Please state how many lines in the records below contain the word "layer"; the number alone is the answer.

◆ Records provided ◆
• • • •

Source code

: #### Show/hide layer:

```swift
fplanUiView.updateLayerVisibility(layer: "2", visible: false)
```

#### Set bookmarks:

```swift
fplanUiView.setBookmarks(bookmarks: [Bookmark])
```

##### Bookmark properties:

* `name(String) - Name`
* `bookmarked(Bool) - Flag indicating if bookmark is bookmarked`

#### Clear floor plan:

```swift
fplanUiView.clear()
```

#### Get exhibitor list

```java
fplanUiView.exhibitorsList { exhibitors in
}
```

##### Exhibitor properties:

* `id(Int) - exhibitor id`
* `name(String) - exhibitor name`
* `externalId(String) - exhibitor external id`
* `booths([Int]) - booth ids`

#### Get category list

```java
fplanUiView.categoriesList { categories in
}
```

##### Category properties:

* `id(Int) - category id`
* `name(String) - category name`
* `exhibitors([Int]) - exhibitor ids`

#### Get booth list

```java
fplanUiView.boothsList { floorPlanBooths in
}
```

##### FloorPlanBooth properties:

• • • •

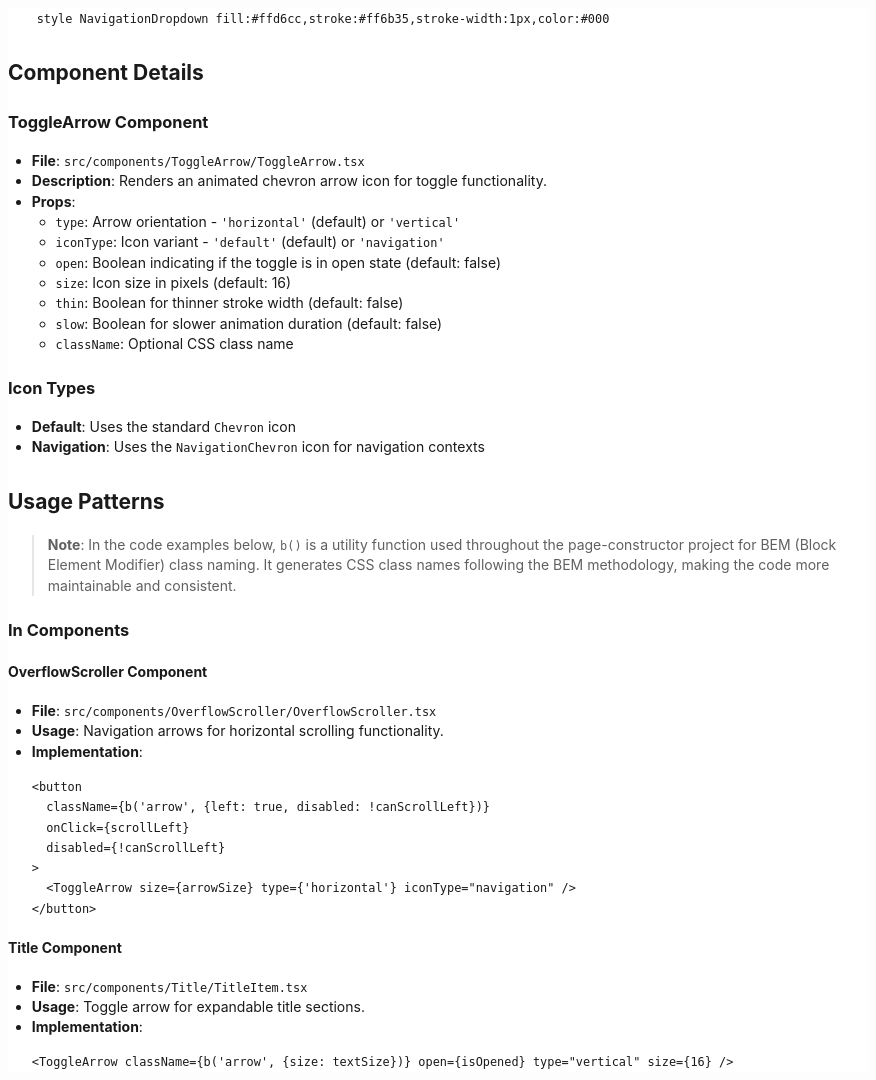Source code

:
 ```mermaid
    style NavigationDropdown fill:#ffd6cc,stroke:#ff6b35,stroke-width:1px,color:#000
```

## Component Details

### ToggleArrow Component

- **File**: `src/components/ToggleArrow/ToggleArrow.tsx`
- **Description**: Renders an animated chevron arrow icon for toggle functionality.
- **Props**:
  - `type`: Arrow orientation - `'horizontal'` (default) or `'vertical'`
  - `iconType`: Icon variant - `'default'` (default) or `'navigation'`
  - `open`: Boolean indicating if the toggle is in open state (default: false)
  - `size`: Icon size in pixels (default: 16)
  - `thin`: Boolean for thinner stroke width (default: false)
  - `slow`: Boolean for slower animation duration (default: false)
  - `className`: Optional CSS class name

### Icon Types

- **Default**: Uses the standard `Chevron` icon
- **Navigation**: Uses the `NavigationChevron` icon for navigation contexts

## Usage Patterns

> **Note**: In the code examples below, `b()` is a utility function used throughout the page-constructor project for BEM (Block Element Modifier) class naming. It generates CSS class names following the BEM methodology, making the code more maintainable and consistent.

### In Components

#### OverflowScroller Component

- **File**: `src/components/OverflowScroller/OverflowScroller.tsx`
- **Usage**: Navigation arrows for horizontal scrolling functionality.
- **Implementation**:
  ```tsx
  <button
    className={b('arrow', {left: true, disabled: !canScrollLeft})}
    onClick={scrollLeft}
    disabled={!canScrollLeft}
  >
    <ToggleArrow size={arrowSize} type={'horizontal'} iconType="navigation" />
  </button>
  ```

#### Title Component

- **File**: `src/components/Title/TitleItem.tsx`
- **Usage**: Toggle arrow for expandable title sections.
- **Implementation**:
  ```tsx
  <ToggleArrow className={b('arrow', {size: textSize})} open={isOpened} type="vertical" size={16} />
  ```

• • • •

◆ Written answer ◆
2